Mereka berkata: ini dalam pokok-pokok
(ushul) ahli sunnah lebih jelas. Mereka sepakat bahwa seseorang bisa mendapat
perlindungan dari Allah SWT dan pada saat yang sama juga dibenci oleh-Nya. Atau
ia dicintai Allah SWT namun ia juga sekaligus dibenci dari segi lain. Atau ada
orang yang beriman namun masih mempunyai kemunafikan, juga keimanan dan
kekafiran. Dan orang itu dapat lebih dekat kepada suatu sisi dari sisi yang
lain. Sehingga ia menjadi kelompok sisi itu. Seperti firman Allah SWT: "Mereka
pada hari itu lebih dekat kepada kekafiran dari padi keimanan"[QS. Ali Imran:
167]. Dan berfirman:
"Dan sebagian besar dari mereka tidak beriman kepada Allah, melainkan dalam keadaan mempersekutukan Allah (dengan sembahan-sembahan lain)" [QS. Yusuf: 106].

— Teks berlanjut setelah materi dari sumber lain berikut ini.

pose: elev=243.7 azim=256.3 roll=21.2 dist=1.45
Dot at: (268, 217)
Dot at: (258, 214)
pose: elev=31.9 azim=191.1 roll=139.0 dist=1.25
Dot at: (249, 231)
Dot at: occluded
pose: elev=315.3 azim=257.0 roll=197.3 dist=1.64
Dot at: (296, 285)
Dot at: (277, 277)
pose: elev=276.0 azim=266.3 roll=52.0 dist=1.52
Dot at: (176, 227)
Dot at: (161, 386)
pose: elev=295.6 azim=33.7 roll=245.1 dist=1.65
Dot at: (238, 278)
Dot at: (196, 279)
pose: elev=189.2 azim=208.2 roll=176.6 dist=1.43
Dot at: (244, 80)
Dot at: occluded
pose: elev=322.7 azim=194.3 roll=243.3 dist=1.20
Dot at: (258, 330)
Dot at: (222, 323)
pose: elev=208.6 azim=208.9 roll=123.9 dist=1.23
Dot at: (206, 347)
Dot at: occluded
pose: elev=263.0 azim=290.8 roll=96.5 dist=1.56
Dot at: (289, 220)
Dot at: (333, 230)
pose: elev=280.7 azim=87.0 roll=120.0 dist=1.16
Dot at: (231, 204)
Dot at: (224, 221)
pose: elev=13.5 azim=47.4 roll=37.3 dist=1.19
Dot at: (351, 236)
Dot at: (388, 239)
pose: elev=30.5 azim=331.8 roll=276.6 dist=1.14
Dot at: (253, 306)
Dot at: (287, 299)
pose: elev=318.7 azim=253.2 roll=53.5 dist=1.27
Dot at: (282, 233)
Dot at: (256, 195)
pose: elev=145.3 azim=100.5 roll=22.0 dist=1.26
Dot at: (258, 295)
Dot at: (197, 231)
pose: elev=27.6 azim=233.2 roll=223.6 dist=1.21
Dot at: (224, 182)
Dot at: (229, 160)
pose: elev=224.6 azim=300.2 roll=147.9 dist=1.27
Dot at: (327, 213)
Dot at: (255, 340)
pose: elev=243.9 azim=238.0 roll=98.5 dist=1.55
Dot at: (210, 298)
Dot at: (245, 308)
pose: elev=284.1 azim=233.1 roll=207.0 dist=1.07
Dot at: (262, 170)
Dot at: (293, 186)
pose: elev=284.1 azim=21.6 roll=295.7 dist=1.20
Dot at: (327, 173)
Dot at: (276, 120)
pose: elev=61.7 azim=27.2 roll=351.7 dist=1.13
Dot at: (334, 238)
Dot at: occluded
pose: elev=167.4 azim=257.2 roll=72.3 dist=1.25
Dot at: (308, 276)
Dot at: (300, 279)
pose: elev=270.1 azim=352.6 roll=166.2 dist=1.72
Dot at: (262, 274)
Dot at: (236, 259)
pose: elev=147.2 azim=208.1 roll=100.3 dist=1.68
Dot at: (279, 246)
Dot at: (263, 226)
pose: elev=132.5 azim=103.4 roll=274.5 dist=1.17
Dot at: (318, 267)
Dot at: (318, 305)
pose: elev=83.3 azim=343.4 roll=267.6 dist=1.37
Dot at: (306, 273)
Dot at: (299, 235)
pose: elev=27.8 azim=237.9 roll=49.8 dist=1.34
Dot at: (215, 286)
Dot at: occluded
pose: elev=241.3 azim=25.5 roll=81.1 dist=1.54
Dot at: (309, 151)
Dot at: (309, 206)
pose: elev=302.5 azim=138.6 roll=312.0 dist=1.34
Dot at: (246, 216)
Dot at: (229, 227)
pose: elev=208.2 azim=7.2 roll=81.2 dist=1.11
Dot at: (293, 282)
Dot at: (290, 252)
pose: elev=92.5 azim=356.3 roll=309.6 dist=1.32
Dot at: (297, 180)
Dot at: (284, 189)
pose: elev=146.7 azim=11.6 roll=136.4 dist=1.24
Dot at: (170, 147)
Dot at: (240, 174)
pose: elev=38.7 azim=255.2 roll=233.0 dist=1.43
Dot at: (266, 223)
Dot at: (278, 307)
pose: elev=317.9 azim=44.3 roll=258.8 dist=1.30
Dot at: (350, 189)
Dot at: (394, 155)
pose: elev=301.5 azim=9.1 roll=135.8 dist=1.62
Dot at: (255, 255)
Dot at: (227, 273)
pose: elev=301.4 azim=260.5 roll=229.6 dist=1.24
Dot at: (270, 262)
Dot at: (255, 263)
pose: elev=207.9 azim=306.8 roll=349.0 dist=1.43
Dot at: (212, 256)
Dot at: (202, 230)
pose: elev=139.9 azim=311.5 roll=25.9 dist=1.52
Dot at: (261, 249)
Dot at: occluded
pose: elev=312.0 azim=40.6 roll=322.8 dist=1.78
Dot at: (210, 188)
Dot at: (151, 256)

Allah SWT mengakui keimanan mereka,
sambil menyebut kemusyrikan mereka. Namun jika bersama kemusyrikan ini juga
terdapat pengingkaran terhadap Rasul-rasul Allah maka keimanannya kepada Allah
SWT itu tidak bermakna lagi. Sedangkan jika mereka membenarkan apa yang dibawa
oleh Rasulullah Saw, sementara mereka tetap melakukan beragam tindakan musyrik,
itu tidak mengeluarkan mereka dari keimanan kepada para Rasul dan hari kiamat.
Dan mereka berhak mendapatkan ancaman yang lebih besar daripada pelaku dosa-dosa
besar.
Kemusyrikan mereka adalah dua macam:
musyrik yang tersembunyi dan yang terang-terangan. Yang tersembunyi dapat
diampuni, sedangkan yang terang-terangan tidak diampuni oleh Allah SWT kecuali
dengan melakukan taubat dari pebuatannya itu. Karena Allah SWT tidak mengampuni
kemusyrikan.
Dengan dasar ini, ahli sunnah mengatakan
bahwa para pelaku dosa besar masuk neraka, namun setelah merasakan siksa neraka
itu mereka akan keluar darinya dan masuk surga, karena adanya dua unsur pada
dirinya.
Jika demikian, maka orang yang mengulang
melakukan dosa setelah bertaubat adalah orang yang dibenci Allah SWT karena ia
mengulangi dosanya, namun juga dicintai karena ia telah melakukan taubat dan
amal ang yang baik sebelumnya. Dan Allah SWT telah menetapkan bagi segala seuatu
sebab-sebabnya, dengan adil dan penuh hikmah, dan Allah SWT tidak sedikitpun
melakukan kezhaliman.
"Dan sekali-kali tidaklah Tuhanmu menganiaya hamba-hamba (Nya)" [QS. Fushilat: 46].